In 2015 Hungary held the chairmanship of the international organisation, with Mr Takács serving as president. This year the chairmanship is held by Italy which organised a plenary meeting for the second time. The conference, which was also attended by Vince Szalay-Bobrovniczky, Deputy State Secretary for Civil Society Relations at the Prime Minister’s Office, lasted three days.
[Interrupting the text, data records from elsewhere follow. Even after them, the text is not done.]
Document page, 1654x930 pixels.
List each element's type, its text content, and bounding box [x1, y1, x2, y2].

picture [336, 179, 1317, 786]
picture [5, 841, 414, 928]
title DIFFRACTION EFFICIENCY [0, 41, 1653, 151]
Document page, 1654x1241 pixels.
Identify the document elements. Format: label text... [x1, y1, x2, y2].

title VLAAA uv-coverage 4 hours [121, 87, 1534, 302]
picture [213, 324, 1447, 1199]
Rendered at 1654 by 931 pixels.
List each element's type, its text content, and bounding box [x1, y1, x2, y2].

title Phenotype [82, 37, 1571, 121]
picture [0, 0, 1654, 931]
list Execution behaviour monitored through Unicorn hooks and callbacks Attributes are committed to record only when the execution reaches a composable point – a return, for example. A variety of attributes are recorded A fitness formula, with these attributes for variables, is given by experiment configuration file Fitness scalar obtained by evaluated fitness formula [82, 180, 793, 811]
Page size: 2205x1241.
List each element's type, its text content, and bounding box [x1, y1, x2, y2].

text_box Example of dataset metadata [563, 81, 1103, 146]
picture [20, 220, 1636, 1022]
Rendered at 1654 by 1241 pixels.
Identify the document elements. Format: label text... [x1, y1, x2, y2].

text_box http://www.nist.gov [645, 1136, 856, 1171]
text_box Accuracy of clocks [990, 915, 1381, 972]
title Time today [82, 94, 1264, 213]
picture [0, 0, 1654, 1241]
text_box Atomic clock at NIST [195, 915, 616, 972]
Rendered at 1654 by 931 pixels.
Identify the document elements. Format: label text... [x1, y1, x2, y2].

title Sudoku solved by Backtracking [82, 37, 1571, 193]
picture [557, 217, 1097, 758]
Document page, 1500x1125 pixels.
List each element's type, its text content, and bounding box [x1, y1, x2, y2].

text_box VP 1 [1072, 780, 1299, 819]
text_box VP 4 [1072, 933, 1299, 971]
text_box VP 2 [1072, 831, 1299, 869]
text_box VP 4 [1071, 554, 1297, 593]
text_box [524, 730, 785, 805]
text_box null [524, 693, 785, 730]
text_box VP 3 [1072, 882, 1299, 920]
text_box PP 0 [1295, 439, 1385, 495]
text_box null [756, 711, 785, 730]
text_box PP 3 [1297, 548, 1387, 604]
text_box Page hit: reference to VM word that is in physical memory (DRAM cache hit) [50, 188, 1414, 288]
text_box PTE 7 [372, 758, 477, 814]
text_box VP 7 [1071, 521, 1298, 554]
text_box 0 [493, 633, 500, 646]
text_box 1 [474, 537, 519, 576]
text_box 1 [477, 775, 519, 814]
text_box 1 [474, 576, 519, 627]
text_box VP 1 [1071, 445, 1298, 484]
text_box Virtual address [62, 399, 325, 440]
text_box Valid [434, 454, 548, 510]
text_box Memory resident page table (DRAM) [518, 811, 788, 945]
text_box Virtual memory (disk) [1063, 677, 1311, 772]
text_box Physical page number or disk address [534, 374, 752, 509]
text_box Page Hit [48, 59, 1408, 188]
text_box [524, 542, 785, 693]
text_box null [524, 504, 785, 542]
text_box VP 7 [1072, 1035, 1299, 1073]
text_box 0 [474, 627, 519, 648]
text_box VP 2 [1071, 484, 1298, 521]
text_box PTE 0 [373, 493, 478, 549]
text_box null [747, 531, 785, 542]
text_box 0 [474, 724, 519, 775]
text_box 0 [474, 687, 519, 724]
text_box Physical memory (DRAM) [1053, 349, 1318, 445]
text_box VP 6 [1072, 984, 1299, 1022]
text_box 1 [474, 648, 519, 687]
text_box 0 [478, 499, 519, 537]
Mr Takács, the head of the Hungarian delegation, told the Hungarian news agency MTI by telephone that the ever intensifying and worrying phenomenon of anti-Semitism in Europe was one of the topics of the organisation’s meeting. In his address, the Minister of State pointed out that the phenomenon must be investigated because it also manifests itself in acts of violence with fatal consequences at times, and it is a serious social, moral and security problem. He said this is a new type of anti-Semitism which partly stems from anti-Israel sentiments and is rife among anti-Zionist, extreme left and anarchist groups. On the other hand, anti-Semitism connected to radical Islam has also emerged which cannot be entirely detached from the process of illegal migration.

In his address, the Minister of State said that, with the Hungarian government’s support, the Budapest-based Action and Protection League established a European-level organisation which may offer effective assistance with action against intensifying anti-Semitism. The organisation will regularly assess the intensity of anti-Semitism in every Member State of the European Union. Mr Takács asked Member States of the International Holocaust Remembrance Alliance to cooperate with the observer organisation which the Hungarian government will support with an annual contribution of EUR 1.5 million from 2019. The organisation will also have an office in Brussels and will cooperate with the European Jewish Association (EJA).

Mr Takács also highlighted that the agenda of the meeting further featured the future of the Budapest museum House of Fates. He informed attendees that in the Hungarian capital a holocaust museum and memorial centre has operated for almost twenty years with the Hungarian government’s support. Therefore, there is no need to rush with the opening of the House of Fates museum until a peaceful resolution is reached, Mr Takács said, asking attendees for their patience on the matter. He added that once there is an agreed concept regarding the content of the museum, it can then be widely discussed. Until then, however, he asked attendees not to criticise a concept, the content of which they are not familiar with, given that at this point in time there is no concept as yet.